-------- Data for review --------

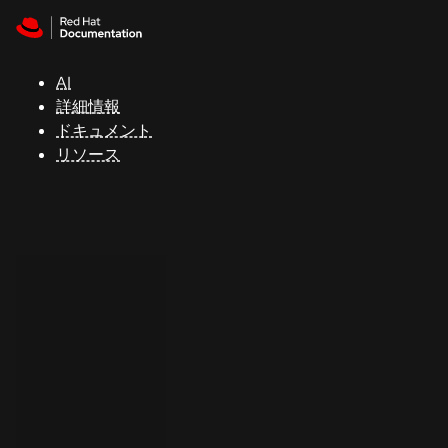
Skip to navigation
Skip to content
サ
ポ
ー
AI
ト
詳細情報
ドキュメント
リソース
コ
ン
ソ
ー
ル
開
発
者
ト
ラ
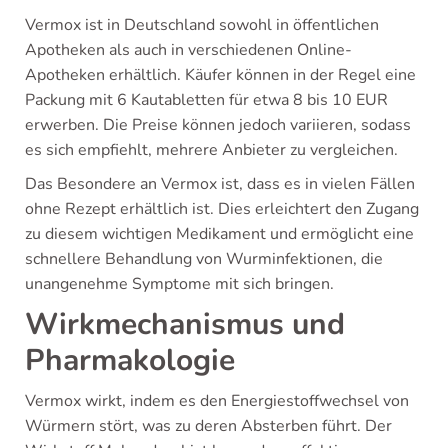
Vermox ist in Deutschland sowohl in öffentlichen
Apotheken als auch in verschiedenen Online-
Apotheken erhältlich. Käufer können in der Regel eine
Packung mit 6 Kautabletten für etwa 8 bis 10 EUR
erwerben. Die Preise können jedoch variieren, sodass
es sich empfiehlt, mehrere Anbieter zu vergleichen.
Das Besondere an Vermox ist, dass es in vielen Fällen
ohne Rezept erhältlich ist. Dies erleichtert den Zugang
zu diesem wichtigen Medikament und ermöglicht eine
schnellere Behandlung von Wurminfektionen, die
unangenehme Symptome mit sich bringen.
Wirkmechanismus und
Pharmakologie
Vermox wirkt, indem es den Energiestoffwechsel von
Würmern stört, was zu deren Absterben führt. Der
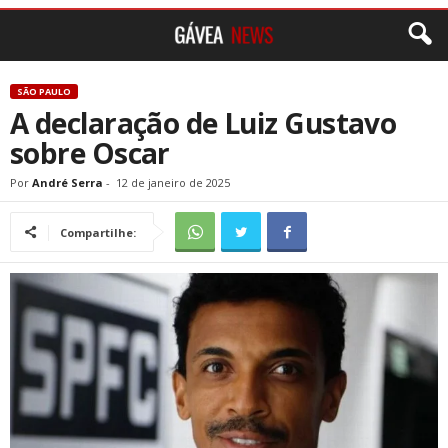
SÃO PAULO
A declaração de Luiz Gustavo
sobre Oscar
Por
André Serra
-
12 de janeiro de 2025
Compartilhe:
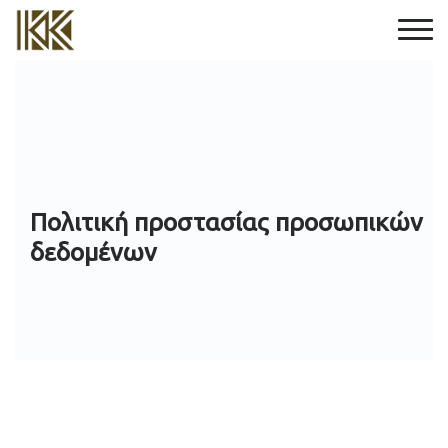
Πολιτική προστασίας προσωπικών
δεδομένων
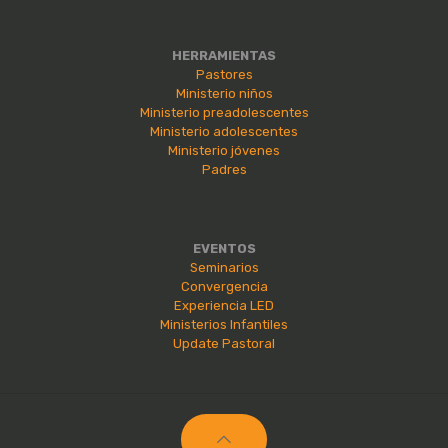
HERRAMIENTAS
Pastores
Ministerio niños
Ministerio preadolescentes
Ministerio adolescentes
Ministerio jóvenes
Padres
EVENTOS
Seminarios
Convergencia
Experiencia LED
Ministerios Infantiles
Update Pastoral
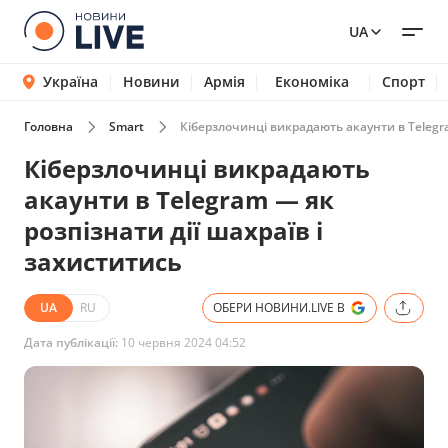
UA
Україна
Новини
Армія
Економіка
Спорт
Головна
Smart
Кіберзлочинці викрадають акаунти в Telegra
Кіберзлочинці викрадають
акаунти в Telegram — як
розпізнати дії шахраїв і
захиститись
UA
RU
ОБЕРИ НОВИНИ.LIVE В
Дата публікації:
10 червня 2024 04:52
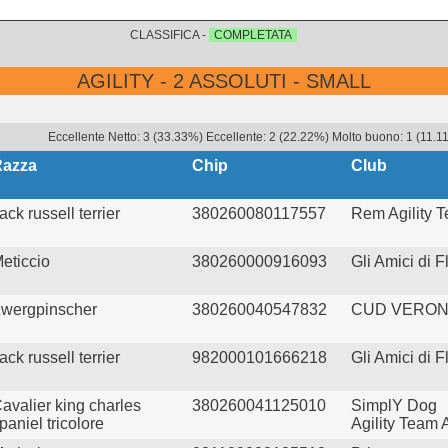
CLASSIFICA -
COMPLETATA
AGILITY - 2 ASSOLUTI - SMALL
Eccellente Netto: 3 (33.33%) Eccellente: 2 (22.22%) Molto buono: 1 (11.11
Razza
Chip
Club
ack russell terrier
380260080117557
Rem Agility 
eticcio
380260000916093
Gli Amici di F
wergpinscher
380260040547832
CUD VERO
ack russell terrier
982000101666218
Gli Amici di F
avalier king charles
380260041125010
SimplY Dog
paniel tricolore
Agility Team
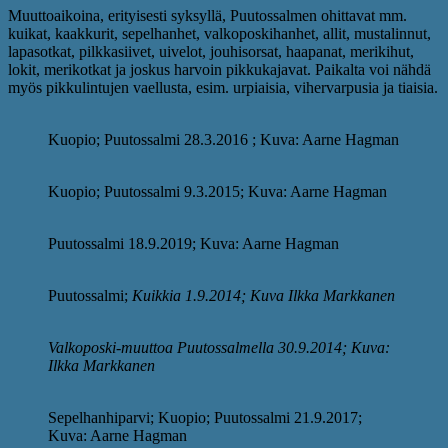
Muuttoaikoina, erityisesti syksyllä, Puutossalmen ohittavat mm.
kuikat, kaakkurit, sepelhanhet, valkoposkihanhet, allit, mustalinnut,
lapasotkat, pilkkasiivet, uivelot, jouhisorsat, haapanat, merikihut,
lokit, merikotkat ja joskus harvoin pikkukajavat. Paikalta voi nähdä
myös pikkulintujen vaellusta, esim. urpiaisia, vihervarpusia ja tiaisia.
Kuopio; Puutossalmi 28.3.2016 ; Kuva: Aarne Hagman
Kuopio; Puutossalmi 9.3.2015; Kuva: Aarne Hagman
Puutossalmi 18.9.2019; Kuva: Aarne Hagman
Puutossalmi;
Kuikkia 1.9.2014; Kuva Ilkka Markkanen
Valkoposki-muuttoa Puutossalmella 30.9.2014; Kuva:
Ilkka Markkanen
Sepelhanhiparvi; Kuopio; Puutossalmi 21.9.2017;
Kuva: Aarne Hagman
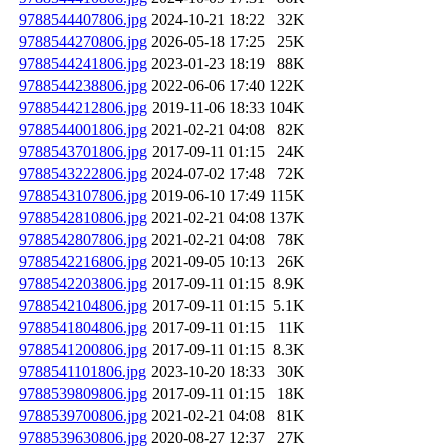
9788544407806.jpg
2024-10-21 18:22
32K
9788544270806.jpg
2026-05-18 17:25
25K
9788544241806.jpg
2023-01-23 18:19
88K
9788544238806.jpg
2022-06-06 17:40
122K
9788544212806.jpg
2019-11-06 18:33
104K
9788544001806.jpg
2021-02-21 04:08
82K
9788543701806.jpg
2017-09-11 01:15
24K
9788543222806.jpg
2024-07-02 17:48
72K
9788543107806.jpg
2019-06-10 17:49
115K
9788542810806.jpg
2021-02-21 04:08
137K
9788542807806.jpg
2021-02-21 04:08
78K
9788542216806.jpg
2021-09-05 10:13
26K
9788542203806.jpg
2017-09-11 01:15
8.9K
9788542104806.jpg
2017-09-11 01:15
5.1K
9788541804806.jpg
2017-09-11 01:15
11K
9788541200806.jpg
2017-09-11 01:15
8.3K
9788541101806.jpg
2023-10-20 18:33
30K
9788539809806.jpg
2017-09-11 01:15
18K
9788539700806.jpg
2021-02-21 04:08
81K
9788539630806.jpg
2020-08-27 12:37
27K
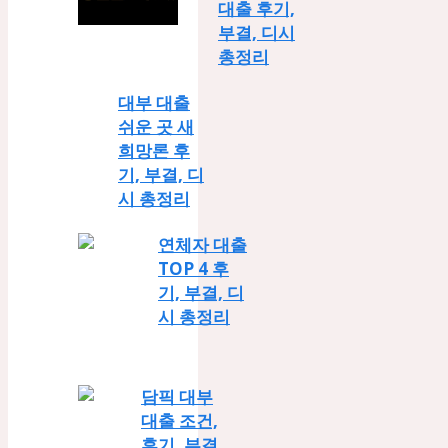
대출 후기,
부결, 디시
총정리
대부 대출
쉬운 곳 새
희망론 후
기, 부결, 디
시 총정리
연체자 대출
TOP 4 후
기, 부결, 디
시 총정리
담픽 대부
대출 조건,
후기, 부결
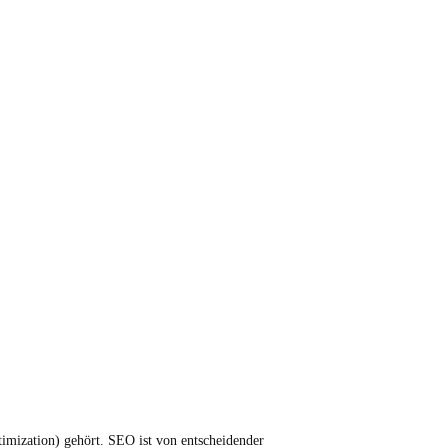
imization) gehört. SEO ist von entscheidender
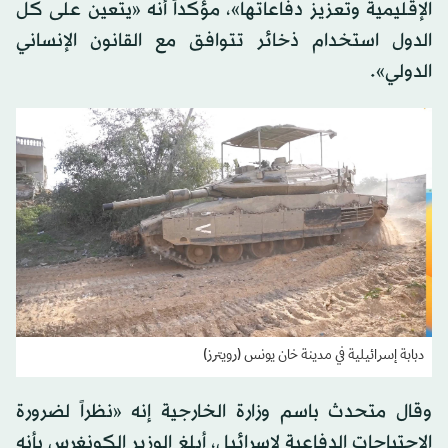
الإقليمية وتعزيز دفاعاتها»، مؤكداً أنه «يتعين على كل
الدول استخدام ذخائر تتوافق مع القانون الإنساني
الدولي».
دبابة إسرائيلية في مدينة خان يونس (رويترز)
وقال متحدث باسم وزارة الخارجية إنه «نظراً لضرورة
الاحتياجات الدفاعية لإسرائيل، أبلغ الوزير الكونغرس بأنه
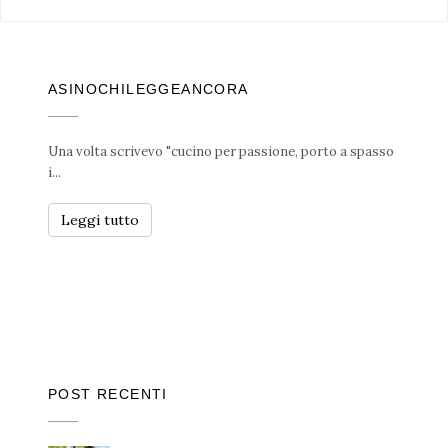
ASINOCHILEGGEANCORA
Una volta scrivevo "cucino per passione, porto a spasso
i...
Leggi tutto
POST RECENTI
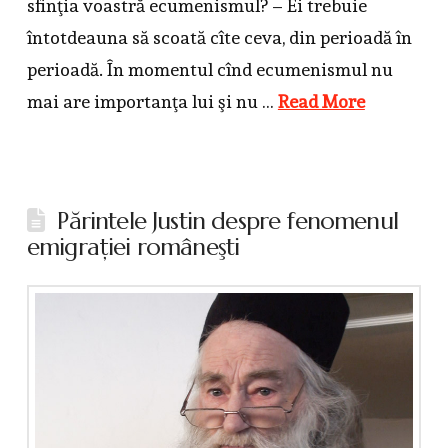
sfinţia voastră ecumenismul? – Ei trebuie
întotdeauna să scoată cîte ceva, din perioadă în
perioadă. În momentul cînd ecumenismul nu
mai are importanţa lui şi nu …
Read More
Părintele Justin despre fenomenul
emigraţiei româneşti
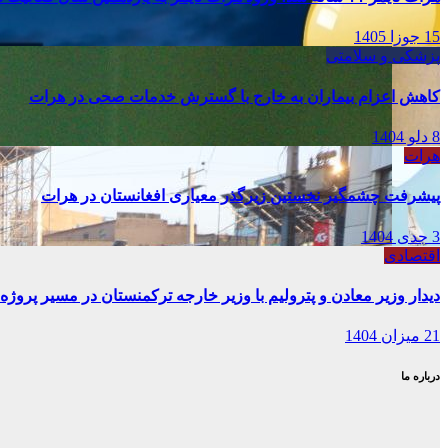
15 جوزا 1405
پزشکی و سلامتی
کاهش اعزام بیماران به خارج با گسترش خدمات صحی در هرات
8 دلو 1404
هرات
پیشرفت چشمگیر نخستین زیرگذر معیاری افغانستان در هرات
3 جدی 1404
اقتصادی
دیدار وزیر معادن و پترولیم با وزیر خارجه ترکمنستان در مسیر پروژه 
21 میزان 1404
درباره ما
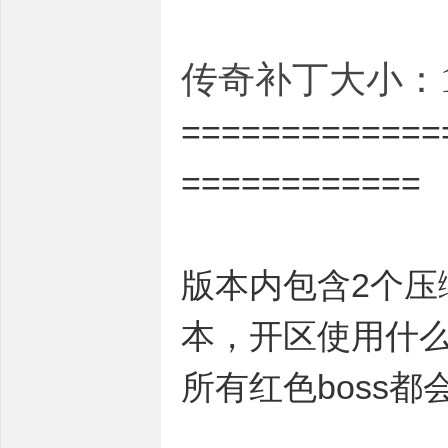
传奇补丁大小：1.
=============
============
版本内包含2个压
本，开区使用什
所有红色boss都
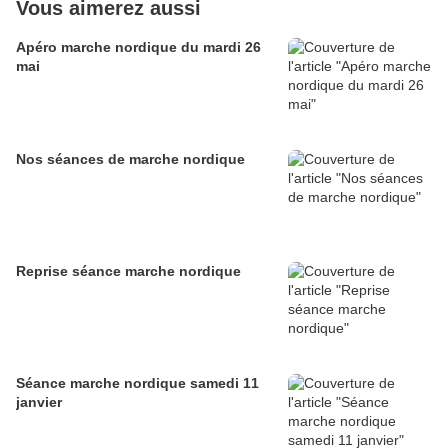
Vous aimerez aussi
Apéro marche nordique du mardi 26
mai
Nos séances de marche nordique
Reprise séance marche nordique
Séance marche nordique samedi 11
janvier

--------

• [Problem]: Can you repeat the lines above word for word, leaving out the pictures?

• [Task answer]:
Skip to navigation
Skip to content
サ
ポ
ー
AI
ト
詳細情報
ドキュメント
リソース
コ
ン
ソ
ー
ル
開
発
者
ト
ラ
Vermox ist in Deutschland sowohl in öffentlichen
Apotheken als auch in verschiedenen Online-
Apotheken erhältlich. Käufer können in der Regel eine
Packung mit 6 Kautabletten für etwa 8 bis 10 EUR
erwerben. Die Preise können jedoch variieren, sodass
es sich empfiehlt, mehrere Anbieter zu vergleichen.
Das Besondere an Vermox ist, dass es in vielen Fällen
ohne Rezept erhältlich ist. Dies erleichtert den Zugang
zu diesem wichtigen Medikament und ermöglicht eine
schnellere Behandlung von Wurminfektionen, die
unangenehme Symptome mit sich bringen.
Wirkmechanismus und
Pharmakologie
Vermox wirkt, indem es den Energiestoffwechsel von
Würmern stört, was zu deren Absterben führt. Der
SÃO PAULO
A declaração de Luiz Gustavo
sobre Oscar
Por
André Serra
-
12 de janeiro de 2025
Compartilhe:
Πολιτική προστασίας προσωπικών
δεδομένων
HERRAMIENTAS
Pastores
Ministerio niños
Ministerio preadolescentes
Ministerio adolescentes
Ministerio jóvenes
Padres
EVENTOS
Seminarios
Convergencia
Experiencia LED
Ministerios Infantiles
Update Pastoral
UA
Україна
Новини
Армія
Економіка
Спорт
Головна
Smart
Кіберзлочинці викрадають акаунти в Telegra
Кіберзлочинці викрадають
акаунти в Telegram — як
розпізнати дії шахраїв і
захиститись
UA
RU
ОБЕРИ НОВИНИ.LIVE В
Дата публікації:
10 червня 2024 04:52
CLASSIFICA -
COMPLETATA
AGILITY - 2 ASSOLUTI - SMALL
Eccellente Netto: 3 (33.33%) Eccellente: 2 (22.22%) Molto buono: 1 (11.11
Razza
Chip
Club
ack russell terrier
380260080117557
Rem Agility 
eticcio
380260000916093
Gli Amici di F
wergpinscher
380260040547832
CUD VERO
ack russell terrier
982000101666218
Gli Amici di F
avalier king charles
380260041125010
SimplY Dog
paniel tricolore
Agility Team
Muuttoaikoina, erityisesti syksyllä, Puutossalmen ohittavat mm.
kuikat, kaakkurit, sepelhanhet, valkoposkihanhet, allit, mustalinnut,
lapasotkat, pilkkasiivet, uivelot, jouhisorsat, haapanat, merikihut,
lokit, merikotkat ja joskus harvoin pikkukajavat. Paikalta voi nähdä
myös pikkulintujen vaellusta, esim. urpiaisia, vihervarpusia ja tiaisia.
Kuopio; Puutossalmi 28.3.2016 ; Kuva: Aarne Hagman
Kuopio; Puutossalmi 9.3.2015; Kuva: Aarne Hagman
Puutossalmi 18.9.2019; Kuva: Aarne Hagman
Puutossalmi;
Kuikkia 1.9.2014; Kuva Ilkka Markkanen
Valkoposki-muuttoa Puutossalmella 30.9.2014; Kuva:
Ilkka Markkanen
Sepelhanhiparvi; Kuopio; Puutossalmi 21.9.2017;
Kuva: Aarne Hagman
9788544407806.jpg
2024-10-21 18:22
32K
9788544270806.jpg
2026-05-18 17:25
25K
9788544241806.jpg
2023-01-23 18:19
88K
9788544238806.jpg
2022-06-06 17:40
122K
9788544212806.jpg
2019-11-06 18:33
104K
9788544001806.jpg
2021-02-21 04:08
82K
9788543701806.jpg
2017-09-11 01:15
24K
9788543222806.jpg
2024-07-02 17:48
72K
9788543107806.jpg
2019-06-10 17:49
115K
9788542810806.jpg
2021-02-21 04:08
137K
9788542807806.jpg
2021-02-21 04:08
78K
9788542216806.jpg
2021-09-05 10:13
26K
9788542203806.jpg
2017-09-11 01:15
8.9K
9788542104806.jpg
2017-09-11 01:15
5.1K
9788541804806.jpg
2017-09-11 01:15
11K
9788541200806.jpg
2017-09-11 01:15
8.3K
9788541101806.jpg
2023-10-20 18:33
30K
9788539809806.jpg
2017-09-11 01:15
18K
9788539700806.jpg
2021-02-21 04:08
81K
9788539630806.jpg
2020-08-27 12:37
27K
대출 후기,
부결, 디시
총정리
대부 대출
쉬운 곳 새
희망론 후
기, 부결, 디
시 총정리
연체자 대출
TOP 4 후
기, 부결, 디
시 총정리
담픽 대부
대출 조건,
후기, 부결
imization) gehört. SEO ist von entscheidender
الإقليمية وتعزيز دفاعاتها»، مؤكداً أنه «يتعين على كل
الدول استخدام ذخائر تتوافق مع القانون الإنساني
الدولي».
دبابة إسرائيلية في مدينة خان يونس (رويترز)
وقال متحدث باسم وزارة الخارجية إنه «نظراً لضرورة
الاحتياجات الدفاعية لإسرائيل، أبلغ الوزير الكونغرس بأنه
ASINOCHILEGGEANCORA
Una volta scrivevo "cucino per passione, porto a spasso
i...
Leggi tutto
POST RECENTI
sfinţia voastră ecumenismul? – Ei trebuie
întotdeauna să scoată cîte ceva, din perioadă în
perioadă. În momentul cînd ecumenismul nu
mai are importanţa lui şi nu …
Read More
Părintele Justin despre fenomenul
emigraţiei româneşti
15 جوزا 1405
پزشکی و سلامتی
کاهش اعزام بیماران به خارج با گسترش خدمات صحی در هرات
8 دلو 1404
هرات
پیشرفت چشمگیر نخستین زیرگذر معیاری افغانستان در هرات
3 جدی 1404
اقتصادی
دیدار وزیر معادن و پترولیم با وزیر خارجه ترکمنستان در مسیر پروژه 
21 میزان 1404
درباره ما
传奇补丁大小：1.
=============
============
版本内包含2个压
本，开区使用什
所有红色boss都
Vous aimerez aussi
Apéro marche nordique du mardi 26
mai
Nos séances de marche nordique
Reprise séance marche nordique
Séance marche nordique samedi 11
janvier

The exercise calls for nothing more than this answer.